Rise Against – Long Forgotten Songs: B-Sides & Cover 2000-2013 review



Long Forgotten Songs: B-Sides & Cover 2000-2013
Rise Against
DGC Records

A truly magnificent mega-album was released this week by Chicago hard-rock veterans Rise Against. Thirteen turbulent years in the making, it showcases the band’s lesser known tracks including B-sides from each of their five albums and a number of covers. In typical Rise Against fashion, the compilation comes across as another genre-trotting achievement, displaying the band’s passion for grunge, hard-core punk, classic rock, acoustic and even the occasional injection of comedy.

Deep, fond foundations in the punk scene of the North East come across almost immediately with hard-core tracks that all die-hard fans of the band will recognise – ‘Grammatizator’, ‘Voice of Dissent’, ‘Join the Ranks’ and ‘Built to Last’ among them. What’s more, with grateful reverence towards the band’s major musical influences, tracks like ‘Nervous Breakdown’ contribute serious nods to punk greats Black Flag and Minor Threat (the latter being frontman Tim McIlrath’s torch-bearing predecessors in the drug-free Straight Edge movement).

Also included are homages to all-time legends Springsteen and Dylan; and even a tongue-in-cheek cover of Journey’s ‘Anyway You Want It’ as well as a unique take on ‘Making Christmas’, a central track of the Tim Burton animation Nightmare Before Christmas. Not all is perfect in Rise Against paradise, however. The penultimate cover of Nirvana’s ‘Sliver’ is lacklustre. It’s dullness lets down the passion of the original version. But thankfully this minor slip up is overshadowed by the general gravity of this twenty-six-track amalgamative work.

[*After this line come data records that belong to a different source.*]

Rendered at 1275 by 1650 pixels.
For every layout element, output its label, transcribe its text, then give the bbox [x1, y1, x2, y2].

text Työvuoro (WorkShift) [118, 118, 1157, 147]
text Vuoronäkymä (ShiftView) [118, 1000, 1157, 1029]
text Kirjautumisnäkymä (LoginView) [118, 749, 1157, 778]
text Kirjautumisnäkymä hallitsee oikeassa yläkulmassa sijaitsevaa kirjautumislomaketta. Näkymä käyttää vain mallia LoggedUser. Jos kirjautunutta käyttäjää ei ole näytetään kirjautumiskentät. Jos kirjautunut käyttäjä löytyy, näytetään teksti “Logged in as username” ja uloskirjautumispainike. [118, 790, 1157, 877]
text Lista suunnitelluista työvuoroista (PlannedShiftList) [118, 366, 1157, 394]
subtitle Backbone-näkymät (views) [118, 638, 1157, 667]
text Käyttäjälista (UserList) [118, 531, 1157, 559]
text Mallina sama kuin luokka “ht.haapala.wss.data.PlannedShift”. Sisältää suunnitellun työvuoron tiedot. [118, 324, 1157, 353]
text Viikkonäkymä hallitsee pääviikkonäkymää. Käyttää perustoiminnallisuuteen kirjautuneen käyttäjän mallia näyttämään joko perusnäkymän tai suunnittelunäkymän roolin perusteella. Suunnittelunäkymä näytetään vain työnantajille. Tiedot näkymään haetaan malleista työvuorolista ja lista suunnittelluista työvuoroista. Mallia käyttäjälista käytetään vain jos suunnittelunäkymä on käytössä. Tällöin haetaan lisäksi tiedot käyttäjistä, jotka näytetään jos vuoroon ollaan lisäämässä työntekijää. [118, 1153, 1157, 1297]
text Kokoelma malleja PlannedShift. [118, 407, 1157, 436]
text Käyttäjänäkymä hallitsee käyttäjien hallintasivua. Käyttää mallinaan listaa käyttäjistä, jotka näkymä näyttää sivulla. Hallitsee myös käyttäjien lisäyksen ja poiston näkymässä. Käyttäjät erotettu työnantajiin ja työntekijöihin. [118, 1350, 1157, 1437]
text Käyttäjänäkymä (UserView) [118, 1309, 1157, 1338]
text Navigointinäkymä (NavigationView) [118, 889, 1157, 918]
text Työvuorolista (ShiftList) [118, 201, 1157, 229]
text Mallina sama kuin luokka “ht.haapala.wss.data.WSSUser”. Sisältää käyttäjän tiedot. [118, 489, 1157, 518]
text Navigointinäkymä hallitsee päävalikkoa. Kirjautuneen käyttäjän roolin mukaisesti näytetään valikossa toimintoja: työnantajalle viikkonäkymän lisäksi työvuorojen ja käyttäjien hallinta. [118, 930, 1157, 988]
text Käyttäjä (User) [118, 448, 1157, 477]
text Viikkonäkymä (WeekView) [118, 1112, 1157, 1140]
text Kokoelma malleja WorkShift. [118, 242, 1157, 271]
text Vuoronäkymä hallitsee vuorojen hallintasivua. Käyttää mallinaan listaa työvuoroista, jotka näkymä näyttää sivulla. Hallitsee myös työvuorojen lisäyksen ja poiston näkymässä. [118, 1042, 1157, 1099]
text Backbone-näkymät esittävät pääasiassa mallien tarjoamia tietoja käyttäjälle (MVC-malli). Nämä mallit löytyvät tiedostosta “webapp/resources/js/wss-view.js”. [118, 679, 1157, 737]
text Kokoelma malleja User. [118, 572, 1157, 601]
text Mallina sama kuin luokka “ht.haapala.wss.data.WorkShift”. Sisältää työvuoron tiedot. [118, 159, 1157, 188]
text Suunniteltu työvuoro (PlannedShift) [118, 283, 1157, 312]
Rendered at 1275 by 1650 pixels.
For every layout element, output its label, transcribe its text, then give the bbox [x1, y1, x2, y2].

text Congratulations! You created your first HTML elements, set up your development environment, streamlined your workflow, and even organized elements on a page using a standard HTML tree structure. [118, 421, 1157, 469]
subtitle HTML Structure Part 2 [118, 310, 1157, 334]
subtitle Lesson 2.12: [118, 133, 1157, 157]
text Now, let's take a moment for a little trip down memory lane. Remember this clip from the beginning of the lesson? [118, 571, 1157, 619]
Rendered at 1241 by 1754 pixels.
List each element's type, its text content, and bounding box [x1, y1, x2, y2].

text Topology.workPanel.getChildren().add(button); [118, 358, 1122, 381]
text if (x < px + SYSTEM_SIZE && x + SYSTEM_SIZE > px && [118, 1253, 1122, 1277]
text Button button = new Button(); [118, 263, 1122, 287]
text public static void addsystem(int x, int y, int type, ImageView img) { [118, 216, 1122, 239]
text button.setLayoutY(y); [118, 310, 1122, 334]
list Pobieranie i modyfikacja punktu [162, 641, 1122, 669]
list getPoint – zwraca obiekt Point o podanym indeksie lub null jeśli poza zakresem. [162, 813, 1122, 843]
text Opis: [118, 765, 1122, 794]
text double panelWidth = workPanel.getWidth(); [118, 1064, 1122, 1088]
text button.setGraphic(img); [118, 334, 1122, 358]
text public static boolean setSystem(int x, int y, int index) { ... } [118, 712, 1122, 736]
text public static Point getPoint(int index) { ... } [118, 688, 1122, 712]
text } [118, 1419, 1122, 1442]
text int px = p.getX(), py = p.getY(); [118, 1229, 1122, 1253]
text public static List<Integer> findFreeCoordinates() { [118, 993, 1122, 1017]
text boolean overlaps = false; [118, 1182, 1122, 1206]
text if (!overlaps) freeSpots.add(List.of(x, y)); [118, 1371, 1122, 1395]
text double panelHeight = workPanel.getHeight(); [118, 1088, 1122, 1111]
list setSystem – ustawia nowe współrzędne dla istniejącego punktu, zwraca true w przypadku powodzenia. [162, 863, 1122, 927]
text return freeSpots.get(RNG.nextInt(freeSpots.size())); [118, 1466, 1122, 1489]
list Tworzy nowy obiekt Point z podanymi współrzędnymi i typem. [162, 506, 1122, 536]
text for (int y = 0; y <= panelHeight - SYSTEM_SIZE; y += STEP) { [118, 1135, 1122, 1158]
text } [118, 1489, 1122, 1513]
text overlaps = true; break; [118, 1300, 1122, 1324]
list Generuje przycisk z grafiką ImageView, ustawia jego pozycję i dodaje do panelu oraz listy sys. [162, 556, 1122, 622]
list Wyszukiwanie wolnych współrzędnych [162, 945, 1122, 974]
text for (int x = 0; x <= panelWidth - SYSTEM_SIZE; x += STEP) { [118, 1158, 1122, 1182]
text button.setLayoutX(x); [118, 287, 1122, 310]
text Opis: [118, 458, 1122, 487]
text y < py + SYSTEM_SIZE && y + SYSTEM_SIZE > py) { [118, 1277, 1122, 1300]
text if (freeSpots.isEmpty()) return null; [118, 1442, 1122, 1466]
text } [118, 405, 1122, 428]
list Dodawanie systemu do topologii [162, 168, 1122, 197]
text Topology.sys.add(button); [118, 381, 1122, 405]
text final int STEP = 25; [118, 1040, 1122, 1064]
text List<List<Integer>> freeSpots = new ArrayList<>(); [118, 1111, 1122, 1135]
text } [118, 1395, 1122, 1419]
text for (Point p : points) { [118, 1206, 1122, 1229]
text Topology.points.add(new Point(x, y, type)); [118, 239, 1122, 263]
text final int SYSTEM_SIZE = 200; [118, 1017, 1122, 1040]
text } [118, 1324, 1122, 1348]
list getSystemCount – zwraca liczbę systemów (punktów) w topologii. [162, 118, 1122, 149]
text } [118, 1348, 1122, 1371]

An excellent live version of Springsteen’s ‘Ghost of Tom Joad’ ends the playlist. It features members of MC5, Gaslight Anthem and eternally furious demigods Rage Against The Machine to display not just the respect for Rise Against that exists in that circle, but the beauty of cross-genre collaboration – something that typifies the Rise Against ethic.With this album acting as a sort of CV for the band thus far, it’s comforting to know that a group as high profile as Rise Against are proud and completely unafraid to publish the heaviest, most brutal songs of their career for a second time, knowing that they might scare away some of their fans more attracted to their mainstream rock image. Whatever their preferred Rise era or style, there’s something in here for all the true fans.